The foregoing states the entire and exclusive liability of Seller for alleged patent
infringement and is in lieu of any statutory warranty relating to infringement. Seller have no
obligation whatsoever with respect to patent infringement: (1) if Buyer has modified the allegedly
infringing Goods, (2) if the allegedly infringing Goods were not manufactured by Seller, (3) if the
allegedly infringing products shall have been made to the specifications of the Buyer or a third
party, (4) if such alleged infringement shall consist of the use of Seller's products for purposes
other than those for which the same shall have been sold by Seller, or (5) unless the Buyer shall
have made all payments then due under this contract for sale, shall have given Seller immediate
written notice of the institution of any such suit, shall have transmitted to Seller immediately
upon receipt all processes and papers served upon Buyer, shall have permitted Seller through its
own counsel, either in the name of Buyer or in the name of Seller, to defend the same, and shall
have given all needed information, assistance and authority to enable Seller to do so effectively.
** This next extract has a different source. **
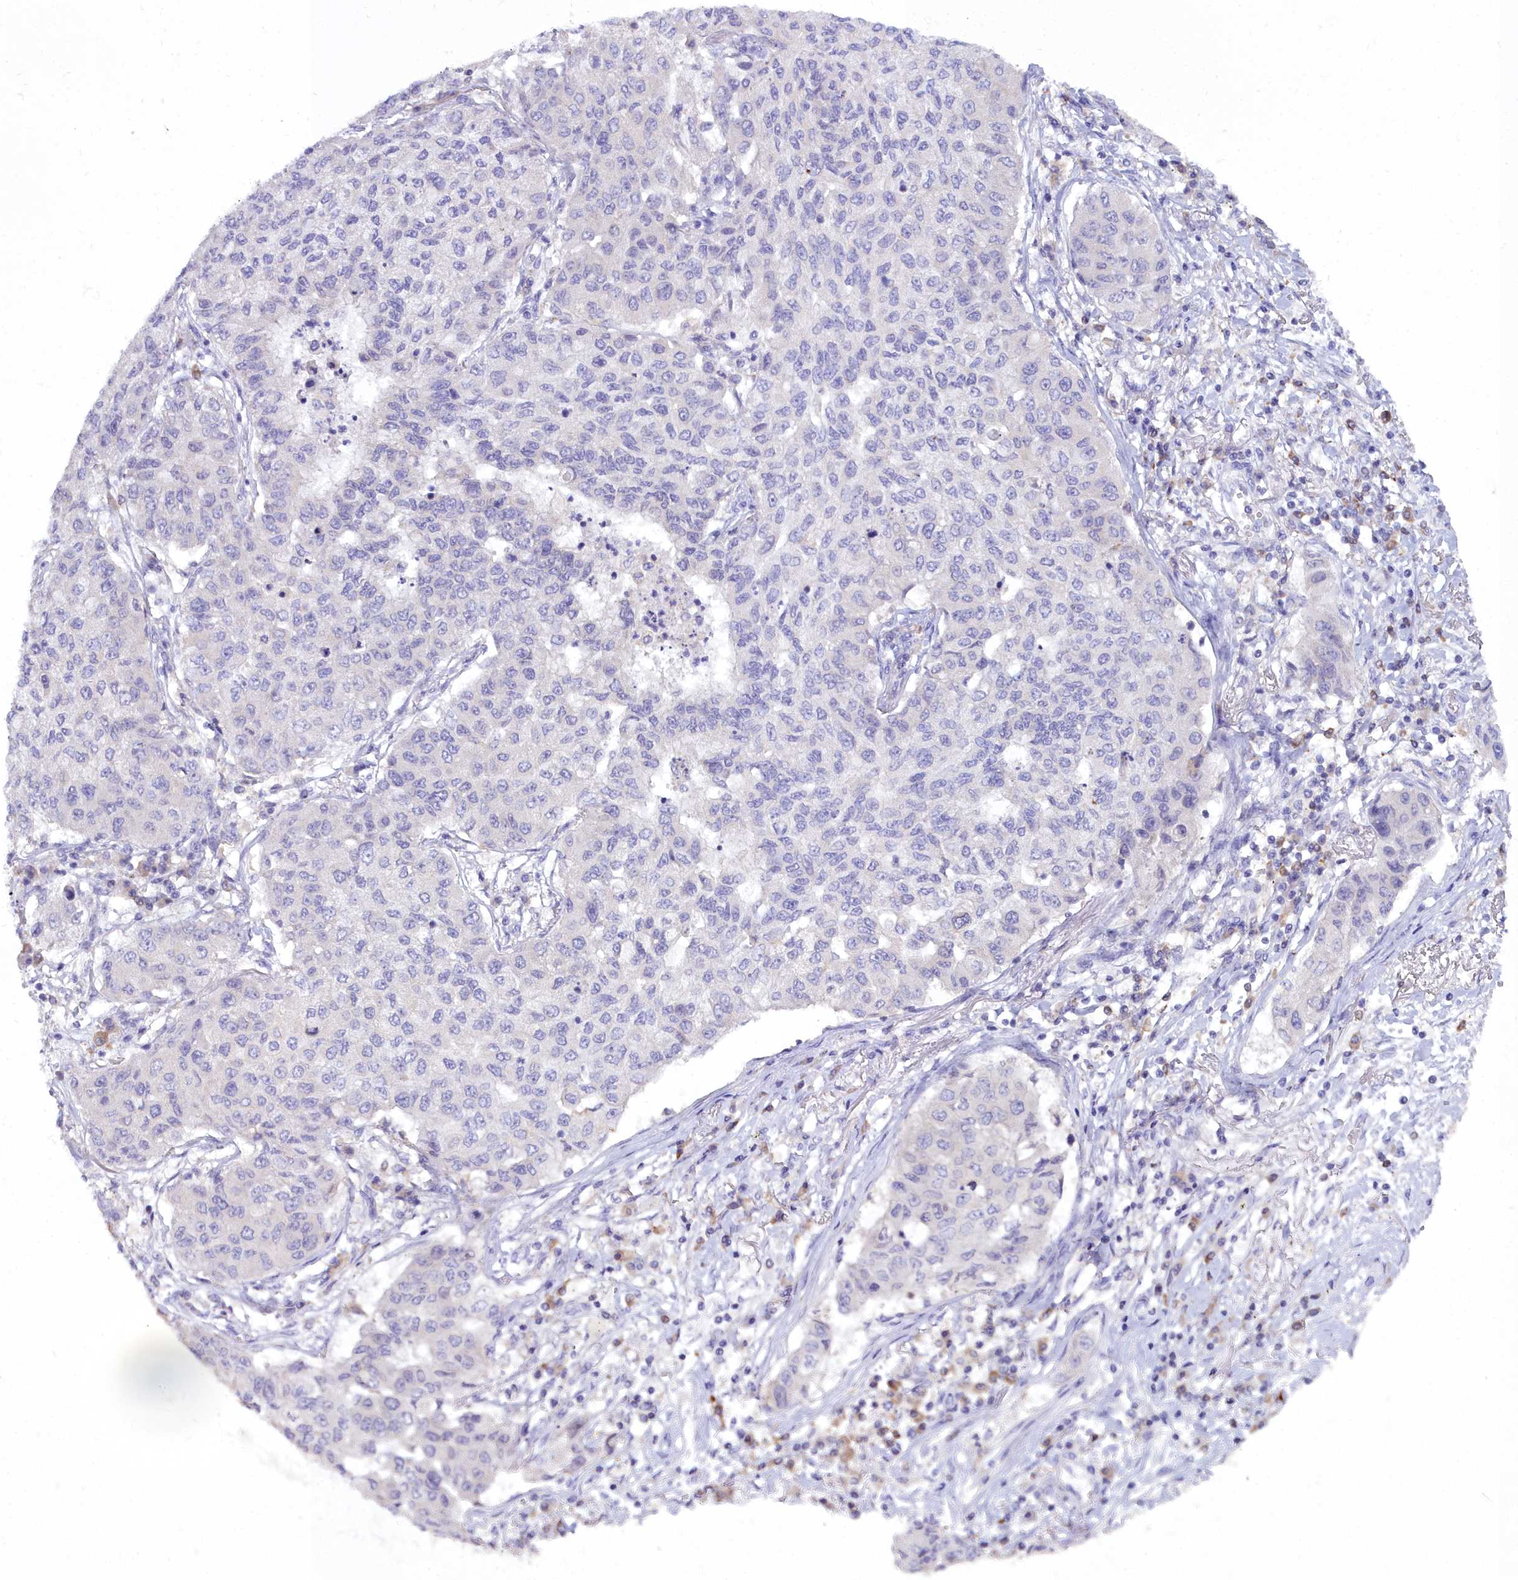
{"staining": {"intensity": "negative", "quantity": "none", "location": "none"}, "tissue": "lung cancer", "cell_type": "Tumor cells", "image_type": "cancer", "snomed": [{"axis": "morphology", "description": "Squamous cell carcinoma, NOS"}, {"axis": "topography", "description": "Lung"}], "caption": "Tumor cells are negative for brown protein staining in lung cancer.", "gene": "BLNK", "patient": {"sex": "male", "age": 74}}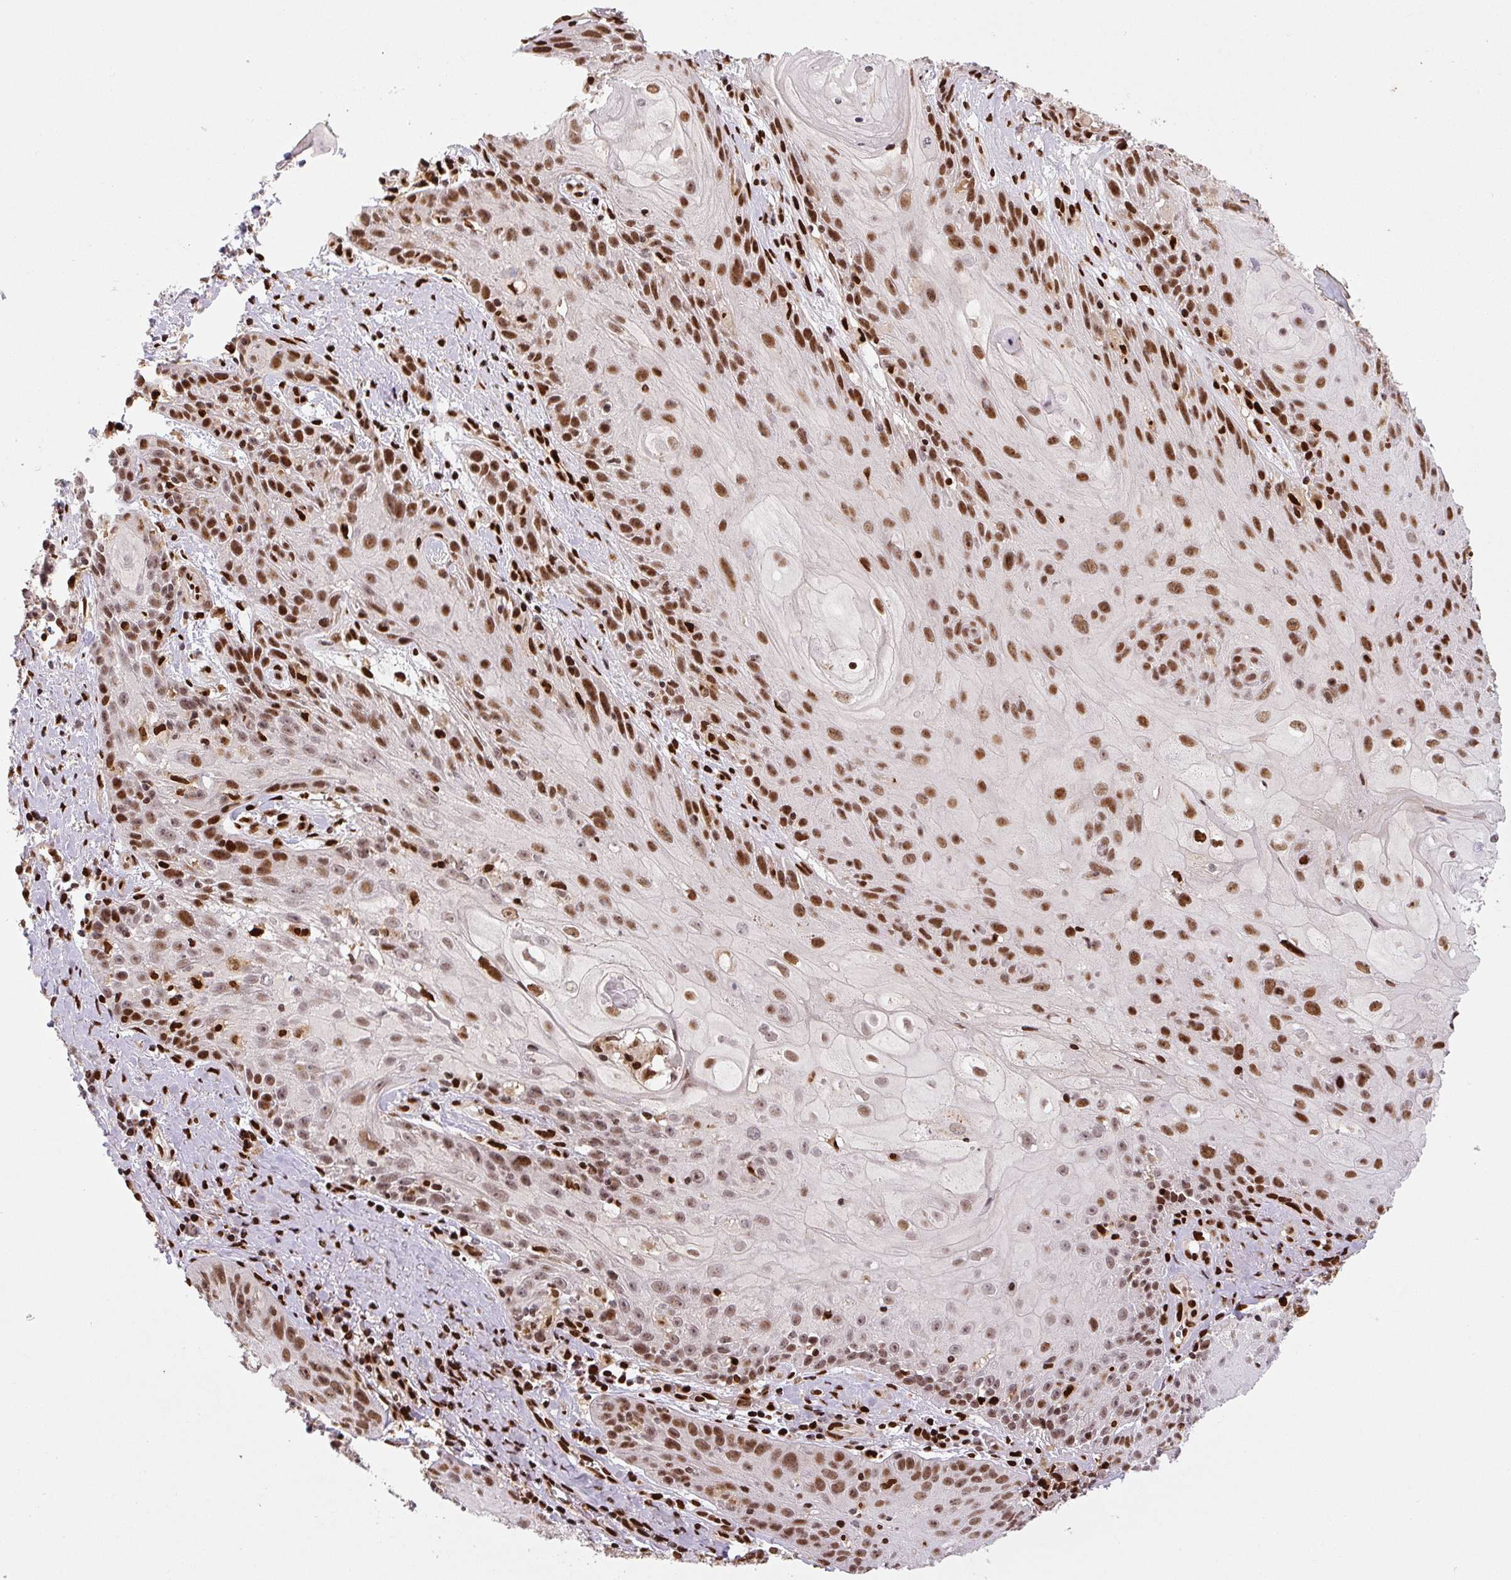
{"staining": {"intensity": "moderate", "quantity": ">75%", "location": "nuclear"}, "tissue": "skin cancer", "cell_type": "Tumor cells", "image_type": "cancer", "snomed": [{"axis": "morphology", "description": "Squamous cell carcinoma, NOS"}, {"axis": "topography", "description": "Skin"}, {"axis": "topography", "description": "Vulva"}], "caption": "This histopathology image reveals immunohistochemistry (IHC) staining of human squamous cell carcinoma (skin), with medium moderate nuclear expression in approximately >75% of tumor cells.", "gene": "PYDC2", "patient": {"sex": "female", "age": 76}}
Buyer shall indemnify and hold Seller harmless from and against all claims arising out of
alleged infringement of patents, designs, trade secrets, copyrights or trademarks or failure of
Goods to conform to any applicable laws with respect to any Goods manufactured or modified to
Buyer's specifications.
TRADE DESIGNATIONS AND COPYRIGHTS
Buyer warrants that any trademark, service mark or other trade designation or copyrighted
materials Buyer requests Seller to affix to any Goods is owned by Buyer or used with the consent of
and according to the requirements of the owner.